No, I don’t mean that DNA testing or biometrics necessarily have to be part of every security system, for every financial services firm out there. What I do want to explore, is how financial services firms can strategise, and embed a commitment to security into their make-up. Doing this allows organisations to plan and prepare their response to threat and compliance requirements, rather than constantly having to ‘firefight’.

After all, the emergencies and demands keep coming. In 2017, seven of the UK’s biggest banks were reported to have been hit by a cyber-attack, and there was a very substantial (80%) increase in the number of cyber-attacks reported to the Financial Conduct Authority (FCA).

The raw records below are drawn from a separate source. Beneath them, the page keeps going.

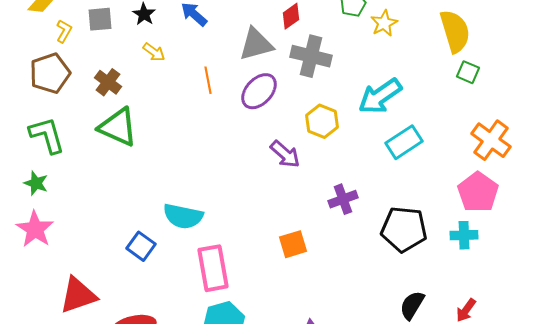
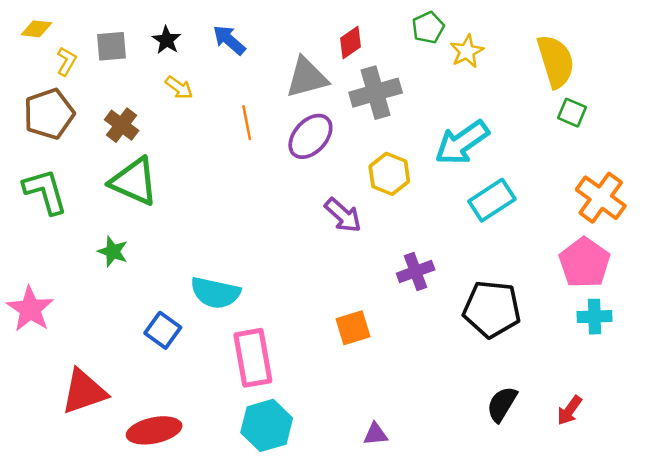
gray cross: (311, 56) -> (376, 93), turned -30
green star: (36, 183) -> (113, 251), moved
cyan cross: (464, 235) -> (594, 317), moved

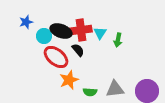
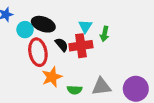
red cross: (81, 30) -> (81, 46), moved
red ellipse: (56, 57) -> (38, 52), turned 40

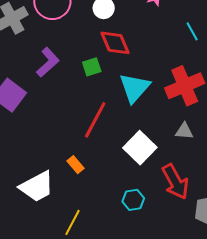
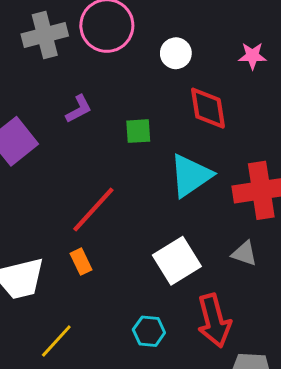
red diamond: (115, 43) -> (208, 108), moved
purple L-shape: (48, 62) -> (79, 109), size x0.7
red line: (95, 120) -> (93, 209), moved

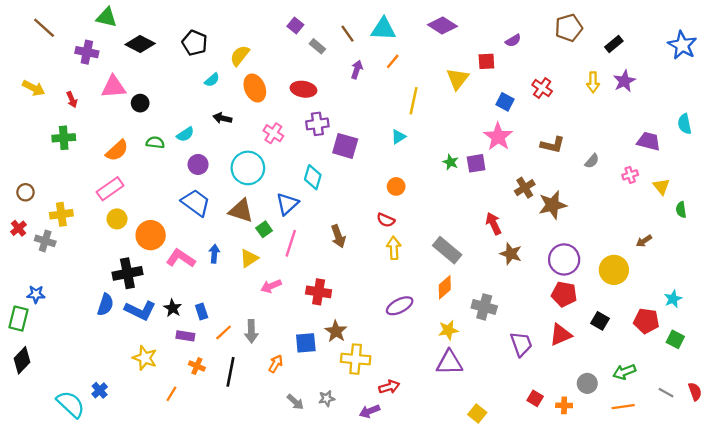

With this in mind, and with malware becoming an ever-more challenging threat to financial institutions, being compliance proactive, rather than reactive, is a crucial part of bolstering security in the financial sector. The process of becoming — and staying — prepared and compliant may seem onerous before you start, but the advantages it conveys are priceless. You are rewarded with a comprehensive overview of your security systems and become vastly better placed to plug holes before criminals exploit them.

The recent move away from SSL/early TSL protocols is a good example of security and compliance requirements going hand-in-hand. Transport Layer Protocol (TLS) is a means of authenticating one or both systems when a connection is made, and of protecting the data that flows between them – for example during an online banking transaction. It was first introduced in the early 1990s, and has since been revised and upgraded many times, adapting on each occasion to address more and more of the growing horde of threats.

Now, such responses have forced development so far forward that early iterations of TLS are no longer effective, or even fixable. The new requirements therefore, assure organisations that they are using encryption that is fit for purpose, avoiding old and easily exploited provisions on their websites and maintaining customer trust in secure transactions.

Challenges ahead

Encryption is just one of the pressing issues the financial sector must address. The prevention of jackpotting is another - in addition to tackling cyber security, physical security and ongoing industry changes such as the continued rollout of polymer notes.

Planning ahead for these changes is crucial. Developing a co-ordinated roadmap which considers compliance and security together, will not only make planning more efficient but will ensure the appropriate time and resource is allocated to each project - keeping you one step ahead of the game.

For example with Microsoft ending its support for Windows 7 in less than two years’ time, many financial organisations are starting to prioritise migration plans to Windows 10. Such migrations will definitely improve security, but they are not the type of project anybody wants to take on without plenty of planning and scheduling. In fact, most financial operators are likely to need 12–15 months to implement the change - but adopting a co-ordinated approach will ensure all aspects of security and compliance are integrated into the migration journey.

Security and compliance are linked

Keeping up with changes in the compliance landscape is important – not least because criminals will generally take the path of least resistance when they break into your systems, and if your systems are slow to adapt, they will be an easy target.

Compliance and security are thus inextricably linked, and it is important to strategise your responses to this landscape ahead of time. The old adage, ‘to fail to plan is to plan to fail,’ has never been truer than it is for financial firms at the moment, and will continue to be so. Putting security processes at the very heart of your company, in its DNA — now that is the way to succeed.